Tim sospende Tim Prime dopo la diffida di Agcom

La Società, con l’obiettivo primario di mantenere il rapporto di assoluta trasparenza con i propri clienti e di assicurare un confronto aperto, sereno e costruttivo con le Autorità, rende noto di aver sospeso l’applicazione di TIM Prime, nelle more dell’avvio delle interlocuzioni con le Autorità in merito e volte al lancio di nuovi e migliori servizi“.

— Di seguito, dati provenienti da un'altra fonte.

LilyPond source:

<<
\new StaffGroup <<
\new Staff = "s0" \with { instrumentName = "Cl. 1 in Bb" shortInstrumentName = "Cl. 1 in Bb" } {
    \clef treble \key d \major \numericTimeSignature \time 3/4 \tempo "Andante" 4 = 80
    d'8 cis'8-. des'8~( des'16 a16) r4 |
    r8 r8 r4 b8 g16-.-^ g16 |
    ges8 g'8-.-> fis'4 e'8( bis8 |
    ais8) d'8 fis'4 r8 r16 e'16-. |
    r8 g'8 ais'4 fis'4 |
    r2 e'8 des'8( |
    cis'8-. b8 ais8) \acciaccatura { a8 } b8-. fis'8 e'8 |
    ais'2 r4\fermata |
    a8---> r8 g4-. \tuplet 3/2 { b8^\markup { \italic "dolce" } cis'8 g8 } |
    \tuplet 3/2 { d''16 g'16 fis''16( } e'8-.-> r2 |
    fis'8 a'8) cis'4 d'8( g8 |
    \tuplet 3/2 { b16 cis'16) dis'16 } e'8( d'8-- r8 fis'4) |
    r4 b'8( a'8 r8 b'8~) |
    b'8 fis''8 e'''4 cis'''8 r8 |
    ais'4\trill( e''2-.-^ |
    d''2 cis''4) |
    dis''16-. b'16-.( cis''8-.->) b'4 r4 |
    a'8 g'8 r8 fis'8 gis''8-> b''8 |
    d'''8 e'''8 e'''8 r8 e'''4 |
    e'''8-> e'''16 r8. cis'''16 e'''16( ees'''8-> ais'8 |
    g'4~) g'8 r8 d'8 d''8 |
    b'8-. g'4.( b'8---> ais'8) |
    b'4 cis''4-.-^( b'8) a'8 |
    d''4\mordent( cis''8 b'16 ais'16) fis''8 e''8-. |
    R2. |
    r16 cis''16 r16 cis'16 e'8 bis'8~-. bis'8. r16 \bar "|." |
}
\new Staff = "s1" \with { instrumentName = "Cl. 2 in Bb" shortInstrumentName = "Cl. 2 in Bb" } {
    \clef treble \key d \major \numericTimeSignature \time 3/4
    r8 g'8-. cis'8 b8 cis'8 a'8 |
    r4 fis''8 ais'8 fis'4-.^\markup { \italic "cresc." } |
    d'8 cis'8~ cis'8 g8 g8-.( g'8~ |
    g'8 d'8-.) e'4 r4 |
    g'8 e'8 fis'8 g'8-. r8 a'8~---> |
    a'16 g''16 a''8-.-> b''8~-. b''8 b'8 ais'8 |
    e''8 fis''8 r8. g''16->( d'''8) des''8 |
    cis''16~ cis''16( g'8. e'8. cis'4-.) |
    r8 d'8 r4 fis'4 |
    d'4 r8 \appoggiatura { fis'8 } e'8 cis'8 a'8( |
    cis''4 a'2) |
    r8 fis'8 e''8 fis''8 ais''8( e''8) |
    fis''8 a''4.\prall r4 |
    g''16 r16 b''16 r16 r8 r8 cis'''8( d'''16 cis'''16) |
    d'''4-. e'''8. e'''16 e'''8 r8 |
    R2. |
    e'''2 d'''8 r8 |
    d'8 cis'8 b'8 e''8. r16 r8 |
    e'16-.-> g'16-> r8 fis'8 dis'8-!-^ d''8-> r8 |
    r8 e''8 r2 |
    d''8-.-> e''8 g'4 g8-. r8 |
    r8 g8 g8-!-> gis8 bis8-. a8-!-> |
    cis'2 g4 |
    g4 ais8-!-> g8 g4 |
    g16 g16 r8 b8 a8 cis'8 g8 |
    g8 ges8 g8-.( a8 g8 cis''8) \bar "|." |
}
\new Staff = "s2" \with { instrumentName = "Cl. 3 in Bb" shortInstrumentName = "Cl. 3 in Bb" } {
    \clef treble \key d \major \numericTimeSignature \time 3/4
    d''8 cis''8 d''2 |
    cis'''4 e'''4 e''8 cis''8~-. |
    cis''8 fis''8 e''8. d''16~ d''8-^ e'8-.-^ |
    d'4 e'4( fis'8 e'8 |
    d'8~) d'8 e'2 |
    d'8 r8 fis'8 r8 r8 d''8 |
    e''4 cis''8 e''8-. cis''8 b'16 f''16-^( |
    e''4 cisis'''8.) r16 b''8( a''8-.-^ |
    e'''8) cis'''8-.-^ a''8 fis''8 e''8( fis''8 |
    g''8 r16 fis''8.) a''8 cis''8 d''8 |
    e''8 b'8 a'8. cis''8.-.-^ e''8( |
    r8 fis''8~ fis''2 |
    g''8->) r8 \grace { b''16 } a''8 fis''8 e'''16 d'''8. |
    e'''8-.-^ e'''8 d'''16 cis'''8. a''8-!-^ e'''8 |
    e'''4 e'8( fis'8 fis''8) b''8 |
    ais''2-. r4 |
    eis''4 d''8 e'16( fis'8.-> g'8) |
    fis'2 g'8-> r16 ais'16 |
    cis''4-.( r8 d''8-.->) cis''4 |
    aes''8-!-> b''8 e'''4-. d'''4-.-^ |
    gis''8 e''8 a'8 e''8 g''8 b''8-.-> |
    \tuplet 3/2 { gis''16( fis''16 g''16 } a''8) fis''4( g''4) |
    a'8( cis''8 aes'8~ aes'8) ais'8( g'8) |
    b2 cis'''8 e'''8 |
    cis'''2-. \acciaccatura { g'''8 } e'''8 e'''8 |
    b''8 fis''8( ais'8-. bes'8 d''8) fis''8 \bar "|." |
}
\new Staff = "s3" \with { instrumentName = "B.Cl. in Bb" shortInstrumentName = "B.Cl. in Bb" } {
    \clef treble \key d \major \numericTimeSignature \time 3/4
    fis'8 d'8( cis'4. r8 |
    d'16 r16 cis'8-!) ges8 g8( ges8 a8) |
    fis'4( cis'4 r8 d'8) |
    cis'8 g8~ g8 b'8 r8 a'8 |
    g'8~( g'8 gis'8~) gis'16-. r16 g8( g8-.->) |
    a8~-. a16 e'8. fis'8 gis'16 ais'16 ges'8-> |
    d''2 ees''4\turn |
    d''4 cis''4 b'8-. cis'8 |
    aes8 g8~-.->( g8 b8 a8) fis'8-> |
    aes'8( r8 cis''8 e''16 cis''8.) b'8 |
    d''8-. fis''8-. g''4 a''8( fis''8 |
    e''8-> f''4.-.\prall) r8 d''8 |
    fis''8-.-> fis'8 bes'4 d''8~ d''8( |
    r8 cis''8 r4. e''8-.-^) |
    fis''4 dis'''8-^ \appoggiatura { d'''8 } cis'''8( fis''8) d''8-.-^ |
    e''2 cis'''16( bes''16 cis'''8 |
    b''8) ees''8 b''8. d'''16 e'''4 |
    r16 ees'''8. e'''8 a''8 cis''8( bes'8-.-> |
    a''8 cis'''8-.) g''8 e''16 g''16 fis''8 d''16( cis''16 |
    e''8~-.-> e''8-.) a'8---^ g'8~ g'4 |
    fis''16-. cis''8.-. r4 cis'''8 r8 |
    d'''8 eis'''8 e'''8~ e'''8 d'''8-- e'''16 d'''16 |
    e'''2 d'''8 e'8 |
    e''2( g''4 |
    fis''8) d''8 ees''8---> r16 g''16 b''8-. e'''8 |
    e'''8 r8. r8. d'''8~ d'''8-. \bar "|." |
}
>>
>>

Con questo laconico comunicato stampa il gestore sospende l’opzione Tim Prime proposta ai clienti con modalità poco trasparenti. Tanto che l’Associazione per i diritti degli utenti e consumatori (Aduc) scrive: “[…] Tim Prime, un servizio concepito per appioppare ai suoi utenti dei servizi aggiuntivi spacciandoli per modifiche contrattuali (vietate dalle norme se non dopo esplicita accettazione da parte dell’utente)“.

Con Tim Prime il gestore telefonico era entrato anche nel mirino di Agcom, secondo cui l’introduzione di servizi non richiesti dal consumatore non può passare come una modifica unilaterale del contratto. Servizi che avrebbero comportato un aumento di spesa stimati in circa 2 milioni di euro da parte dei clienti Tim.